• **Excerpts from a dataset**
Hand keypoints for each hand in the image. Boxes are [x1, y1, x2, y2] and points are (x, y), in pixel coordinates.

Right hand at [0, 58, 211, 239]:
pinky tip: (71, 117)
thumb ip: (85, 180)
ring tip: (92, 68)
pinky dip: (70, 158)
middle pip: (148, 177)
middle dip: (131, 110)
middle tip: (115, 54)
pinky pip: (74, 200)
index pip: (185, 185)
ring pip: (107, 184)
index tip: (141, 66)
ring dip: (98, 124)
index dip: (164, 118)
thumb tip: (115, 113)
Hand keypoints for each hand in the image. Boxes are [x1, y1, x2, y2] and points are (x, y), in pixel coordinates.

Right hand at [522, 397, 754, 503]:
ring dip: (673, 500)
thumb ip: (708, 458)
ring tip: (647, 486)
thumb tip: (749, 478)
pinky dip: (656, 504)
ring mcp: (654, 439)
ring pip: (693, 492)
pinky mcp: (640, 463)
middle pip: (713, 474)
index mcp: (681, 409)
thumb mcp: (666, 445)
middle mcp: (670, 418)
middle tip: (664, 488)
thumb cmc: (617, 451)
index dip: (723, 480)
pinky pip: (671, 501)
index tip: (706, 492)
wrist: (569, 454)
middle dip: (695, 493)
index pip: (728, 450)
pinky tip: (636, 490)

--

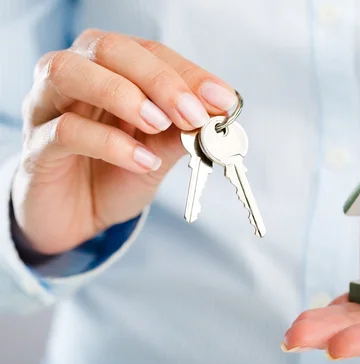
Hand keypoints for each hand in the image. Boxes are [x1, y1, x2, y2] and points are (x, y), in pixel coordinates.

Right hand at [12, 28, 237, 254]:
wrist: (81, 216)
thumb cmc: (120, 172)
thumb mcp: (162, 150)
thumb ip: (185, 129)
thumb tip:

...

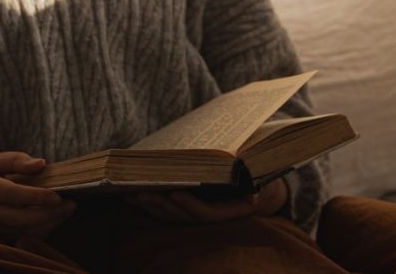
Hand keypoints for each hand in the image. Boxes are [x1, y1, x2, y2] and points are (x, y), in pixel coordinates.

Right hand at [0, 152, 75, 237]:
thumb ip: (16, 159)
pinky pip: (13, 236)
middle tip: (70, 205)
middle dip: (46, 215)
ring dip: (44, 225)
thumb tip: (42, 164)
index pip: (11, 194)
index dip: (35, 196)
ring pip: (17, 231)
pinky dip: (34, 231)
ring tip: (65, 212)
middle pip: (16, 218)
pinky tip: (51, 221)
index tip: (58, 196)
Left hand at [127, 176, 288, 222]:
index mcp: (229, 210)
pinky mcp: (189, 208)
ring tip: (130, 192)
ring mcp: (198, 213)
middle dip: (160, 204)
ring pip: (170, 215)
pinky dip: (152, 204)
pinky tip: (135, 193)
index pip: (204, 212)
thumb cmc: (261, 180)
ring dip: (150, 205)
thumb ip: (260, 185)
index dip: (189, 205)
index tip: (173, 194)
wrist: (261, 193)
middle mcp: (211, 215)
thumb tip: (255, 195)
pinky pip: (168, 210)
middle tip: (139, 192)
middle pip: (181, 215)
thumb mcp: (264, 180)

• **What is being asked**
Count all lines of the data that include "Right". The answer is the number alone.

• **Response area**
4